Willie Hamilton

Personal information
- Full name: William Murdoch Hamilton
- Date of birth: 16 February 1938
- Place of birth: Chapelhall, Scotland
- Date of death: 22 October 1976 (aged 38)
- Place of death: Calgary, Canada
- Height: 5 ft 9 in (1.75 m)
- Position: Forward

Youth career
- 1954–1956: Drumpelier Amateurs

Senior career*
- Years: Team / Apps / (Gls)
- 1956–1961: Sheffield United / 79 / (21)
- 1961–1962: Middlesbrough / 10 / (1)
- 1962–1963: Heart of Midlothian / 30 / (12)
- 1963–1965: Hibernian / 50 / (15)
- 1965–1967: Aston Villa / 49 / (9)
- 1967–1969: Heart of Midlothian / 22 / (7)
- 1969: Durban United
- 1969–1971: Ross County / 0 / (0)
- 1971–1972: Hamilton Academical / 13 / (0)
- Total:  / 253 / (65)

International career
- 1962–1965: Scottish League XI / 2 / (0)
- 1965: Scotland / 1 / (0)

= Willie Hamilton (footballer, born 1938) =

Scottish footballer (1938–1976)

William Murdoch Hamilton (16 February 1938 – 22 October 1976) was a Scottish footballer, who played for Sheffield United, Middlesbrough, Heart of Midlothian, Hibernian and Aston Villa, and gained one cap for Scotland.
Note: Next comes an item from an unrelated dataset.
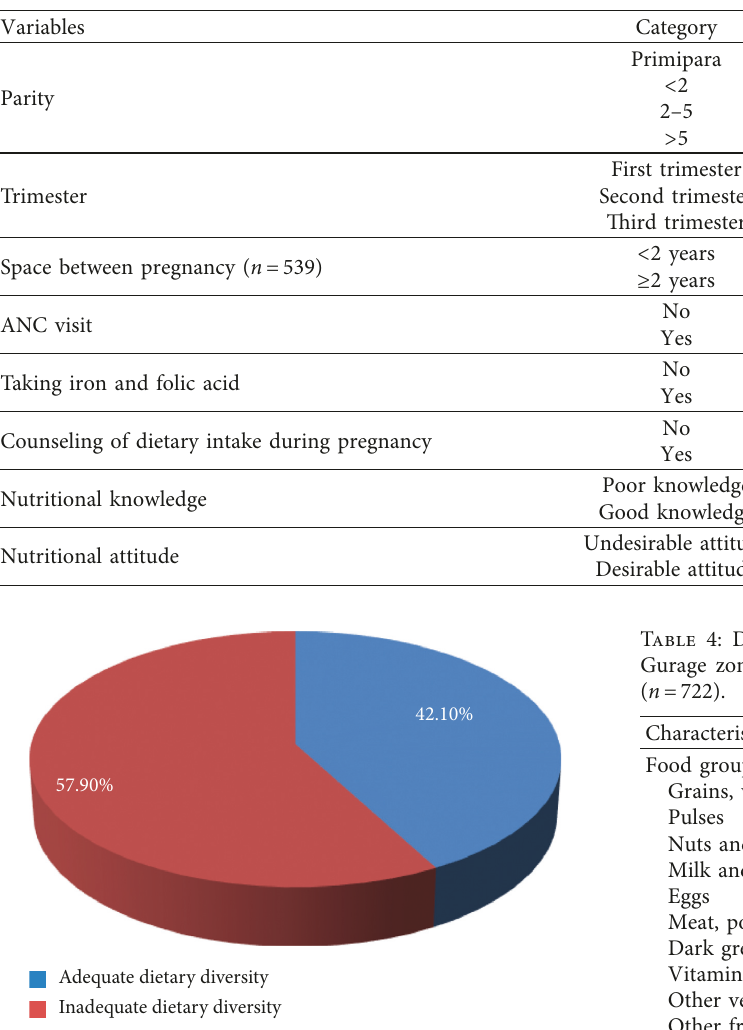
Figure 1: Dietary diversity practice among pregnant women over the last 24 hours in Gurage zone southern Ethiopia 2021 ( n �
He became known for his off field lifestyle which overshadowed his playing ability. His one-time manager Jock Stein later described him as comparable to Kenny Dalglish in footballing talent.

==Career==
Following spells in English football with Sheffield United and Middlesbrough, Hamilton joined Hearts in June 1962 and was then signed for Hibernian by Jock Stein. Despite having handed in a transfer request shortly before Stein's arrival, Stein was able to get some astonishing performances out of Hamilton during his time at Easter Road. Stein would sometimes put up Hamilton in his own house on the eve of a big match to make sure he did not go out drinking. Hibernian's results had dramatically picked up during Stein's reign, partly attributable to the performances of Hamilton. However, Stein left Hibernian after less than a year to become manager of Celtic.

He emigrated to Canada in 1975 where he worked as a bricklayer. He died of a heart attack in 1976.